A researcher wants to investigate the effects of environmental factors on IQ scores. For an initial study, she takes a sample of 400 people who grew up as the only child. She finds that 48.5% of them have an IQ score over 100. It is known that 50% of the general population has an IQ score exceeding 100.(a) Find the mean of p, where p is the proportion of people with IQ scores over 100 in a random sample of 400 people.(b) Find the standard deviation of p.(c) Compute an approximation for P(p is greater than or equal to 0.485), which is the probability that there will be 48.5% or more individuals with IQ scores over 100 in a random sample of 400. Round answer to 4 decimal places.

Answer 1

a) p = 0.5.

b) s = 0.025.

c) 0.7257 = 72.57% probability that there will be 48.5% or more individuals with IQ scores over 100 in a random sample of 400.

Explanation:

To solve this question, we need to understand the normal probability distribution and the central limit theorem.

Normal Probability Distribution:

Problems of normal distributions can be solved using the z-score formula.

In a set with mean
`\mu` and standard deviation
`\sigma`, the z-score of a measure X is given by:

`Z = (X - \mu)/(\sigma)`

The Z-score measures how many standard deviations the measure is from the mean. After finding the Z-score, we look at the z-score table and find the p-value associated with this z-score. This p-value is the probability that the value of the measure is smaller than X, that is, the percentile of X. Subtracting 1 by the p-value, we get the probability that the value of the measure is greater than X.

Central Limit Theorem

The Central Limit Theorem establishes that, for a normally distributed random variable X, with mean
`\mu` and standard deviation
`\sigma`, the sampling distribution of the sample means with size n can be approximated to a normal distribution with mean
`\mu` and standard deviation
`s = (\sigma)/(√(n))`.

For a skewed variable, the Central Limit Theorem can also be applied, as long as n is at least 30.

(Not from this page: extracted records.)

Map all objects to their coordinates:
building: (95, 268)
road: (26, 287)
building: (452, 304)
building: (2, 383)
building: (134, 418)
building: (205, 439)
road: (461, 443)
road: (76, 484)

For a proportion p in a sample of size n, the sampling distribution of the sample proportion will be approximately normal with mean
`\mu = p` and standard deviation
`s = \sqrt{(p(1-p))/(n)}`

It is known that 50% of the general population has an IQ score exceeding 100. Sample of 400.

This means that
`n = 400, p = 0.5, s = \sqrt{(0.5*0.5)/(400)} = 0.025`

(a) Find the mean of p, where p is the proportion of people with IQ scores over 100 in a random sample of 400 people

By the Central Limit Theorem, p = 0.5.

(b) Find the standard deviation of p.

By the Central Limit Theorem, s = 0.025.

(c) Compute an approximation for P(p is greater than or equal to 0.485), which is the probability that there will be 48.5% or more individuals with IQ scores over 100 in a random sample of 400.

This is 1 subtracted by the p-value of Z when X = 0.485. So

`Z = (X - \mu)/(\sigma)`

By the Central Limit Theorem

`Z = (X - \mu)/(s)`

`Z = (0.485 - 0.5)/(0.025)`

`Z = -0.6`

`Z = -0.6` has a p-value of 0.2743.

1 - 0.2743 = 0.7257.

0.7257 = 72.57% probability that there will be 48.5% or more individuals with IQ scores over 100 in a random sample of 400.